David Farr, CEO of Emerson
Electric Co., said federal governmental policies are hurting U.S.
manufacturing. He cited cap and trade, health care reform and labor rules as
undermining the industry and its ability to expand and grow jobs domestically. He
said that his company will continue to focus on growth overseas.
Emerson, the maker of electrical equipment and
InSinkErator garbage disposals with $20.9 billion in sales for the year ended
September, will keep expanding in emerging markets, which represented 32 percent of revenue
in 2009. About 36 percent of manufacturing is now in “best-cost countries” up
from 21 percent in 2003, according to slides accompanying his speech at a Baird
Industrial Outlook conference.
Companies will create jobs in India and China, “places
where people want the products and where the governments welcome you to
actually do something,” Farr said. Mature markets such as the U.S., Western Europe and Japan
continue to decline in importance and the company will keep investing in
emerging markets, Farr said during the presentation.

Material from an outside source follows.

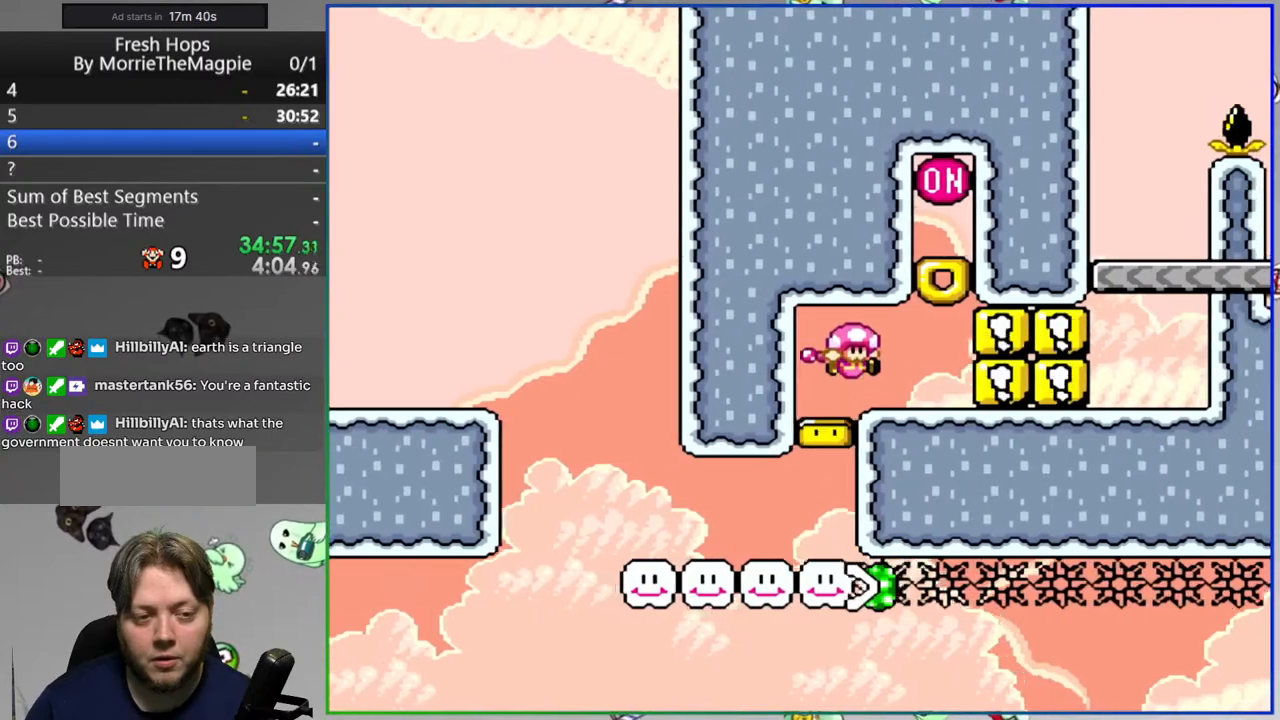
{"buttons": ["Y", "DPAD_RIGHT"], "events": [[150, "B", "up"]]}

“We as a company today are putting our best people, our
best technology and our best investment in these marketplaces to grow,” he
said. “My job is to grow that top line, grow my earnings, grow my cash flow and
grow my returns to the shareholders. My job is not to shrink and roll over for
the U.S. government.”
The unemployment rate in the U.S. jumped to 10.2 percent in
October, the highest level since 1983. Emerson, which Farr said employs about
125,000 people worldwide, has eliminated more than 20,000 jobs since the end of
2008 to lower expenses. “What do you think I am going to do?” Farr asked. “I’m not
going to hire anybody in the United States. I’m moving.”
Emerson, based in St. Louis, recently fell 7 cents to $41.35 in New York Stock Exchange composite trading. The shares have risen 13 percent this year.
The company had $1.7 billion in sales last fiscal year
connected to energy efficiency through demand for products such as
variable-speed controls and digital compressors, and it plans to increase that
amount to about $5 billion in five years, Farr said.